Mom was right, there’s no substitute for healthy eating.
Some of the most popular vitamin and mineral supplements — like those for vitamin D, calcium and vitamin C — had zero influence on lessening a person’s risk for cardiovascular disease, heart attack, stroke or premature death, a new study found.
“We were surprised to find so few positive effects of the most common supplements that people consume,” the study’s lead author and University of Toronto nutritional sciences professor, David Jenkins, said in a release. “Our review found that if you want to use multivitamins, vitamin D, calcium or vitamin C, it does no harm — but there is no apparent advantage either.”
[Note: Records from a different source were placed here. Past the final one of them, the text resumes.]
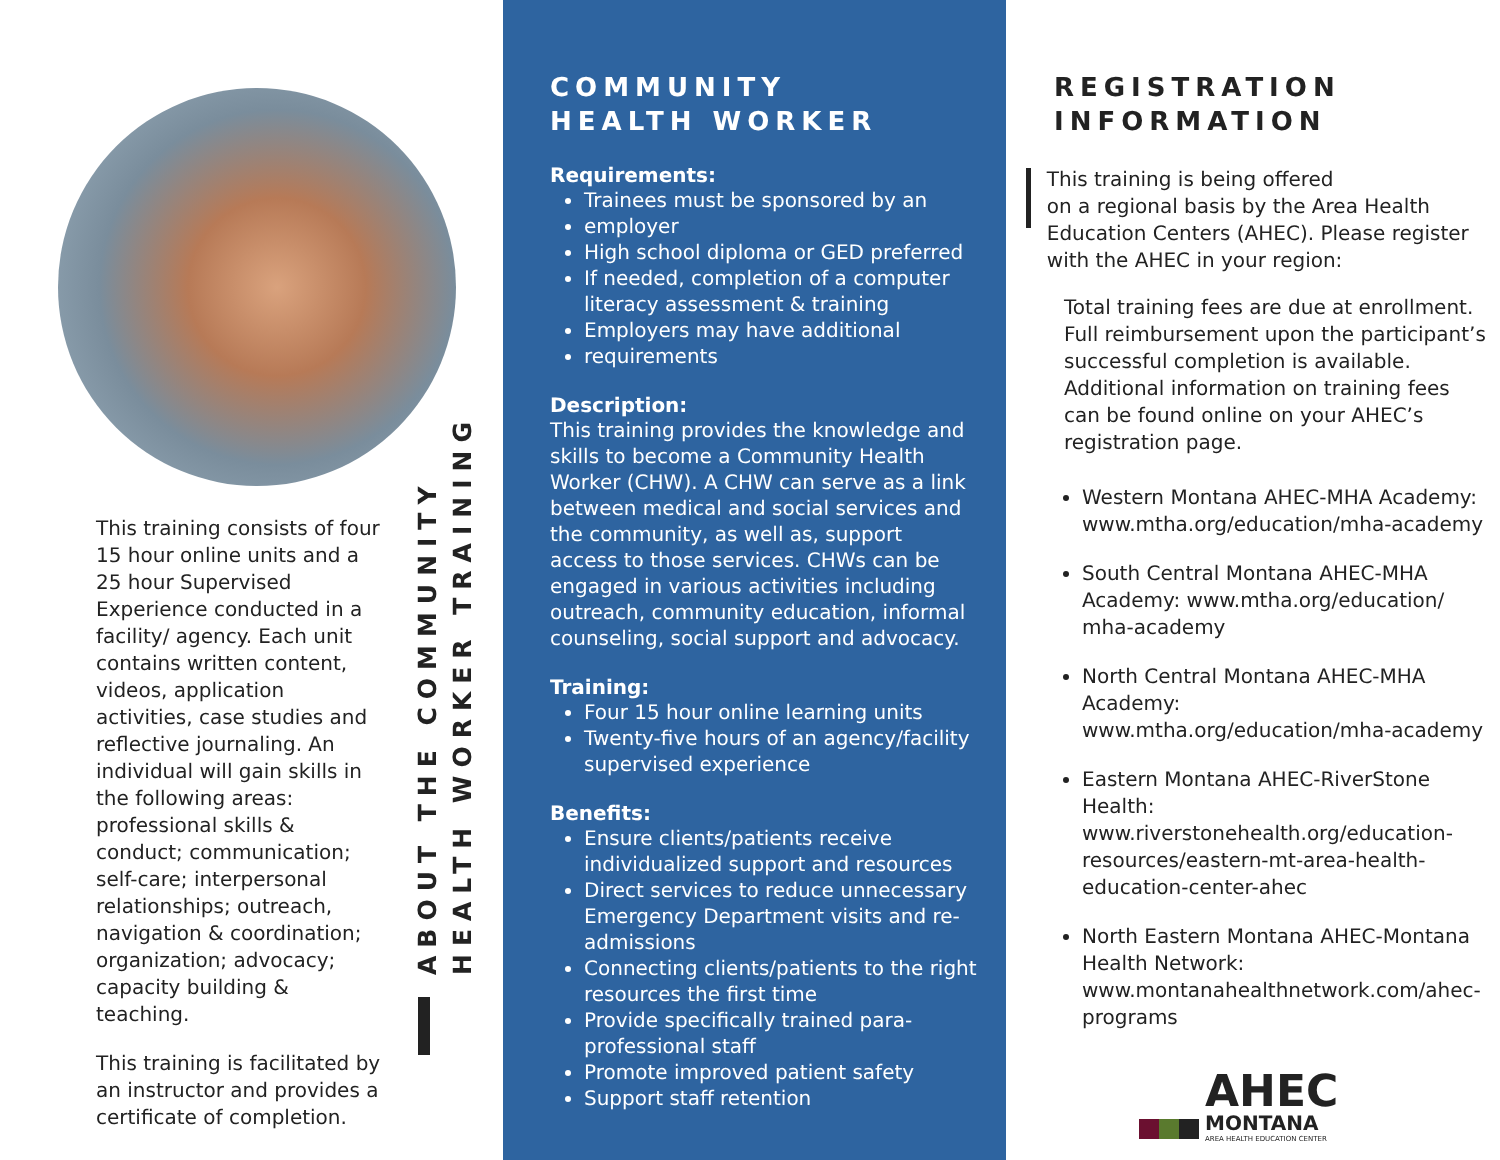This training consists of four 15 hour online units and a 25 hour Supervised Experience conducted in a facility/ agency. Each unit contains written content, videos, application activities, case studies and reflective journaling. An individual will gain skills in the following areas: professional skills & conduct; communication; self-care; interpersonal relationships; outreach, navigation & coordination; organization; advocacy; capacity building & teaching.
This training is facilitated by an instructor and provides a certificate of completion.
ABOUT THE COMMUNITY
HEALTH WORKER TRAINING
COMMUNITY
HEALTH WORKER
Requirements:
Trainees must be sponsored by an
employer
High school diploma or GED preferred
If needed, completion of a computer literacy assessment & training
Employers may have additional
requirements
Description:
This training provides the knowledge and skills to become a Community Health Worker (CHW). A CHW can serve as a link between medical and social services and the community, as well as, support access to those services. CHWs can be engaged in various activities including outreach, community education, informal counseling, social support and advocacy.
Training:
Four 15 hour online learning units
Twenty-five hours of an agency/facility supervised experience
Benefits:
Ensure clients/patients receive individualized support and resources
Direct services to reduce unnecessary Emergency Department visits and re-admissions
Connecting clients/patients to the right resources the first time
Provide specifically trained para-professional staff
Promote improved patient safety
Support staff retention
REGISTRATION
INFORMATION
This training is being offered
on a regional basis by the Area Health Education Centers (AHEC). Please register with the AHEC in your region:
Total training fees are due at enrollment. Full reimbursement upon the participant’s successful completion is available. Additional information on training fees can be found online on your AHEC’s registration page.
Western Montana AHEC-MHA Academy: www.mtha.org/education/mha-academy
South Central Montana AHEC-MHA Academy: www.mtha.org/education/ mha-academy
North Central Montana AHEC-MHA Academy: www.mtha.org/education/mha-academy
Eastern Montana AHEC-RiverStone Health: www.riverstonehealth.org/education-resources/eastern-mt-area-health-education-center-ahec
North Eastern Montana AHEC-Montana Health Network: www.montanahealthnetwork.com/ahec-programs
AHEC
MONTANA
AREA HEALTH EDUCATION CENTER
The study reviewed data on vitamins A, B1, B2, B3 (niacin), B6, B9 (folic acid), C, D and E; and mineral supplements including calcium, iron, zinc, magnesium, and selenium.
The only pills the study found to be beneficial were folic acid and B-vitamins. The acid on its own and when combined with B-vitamins might reduce a person’s risk of cardio diseases and stroke. Inversely, the researchers discovered that introducing niacin and antioxidants to a diet that doesn’t need either might — very slightly — increase the risk of premature death.
“These findings suggest that people should be conscious of the supplements they’re taking and ensure they’re applicable to the specific vitamin or mineral deficiencies they have been advised of by their healthcare provider,” Jenkins said. “It’s most beneficial to rely on a healthy diet to get your fill of vitamins and minerals.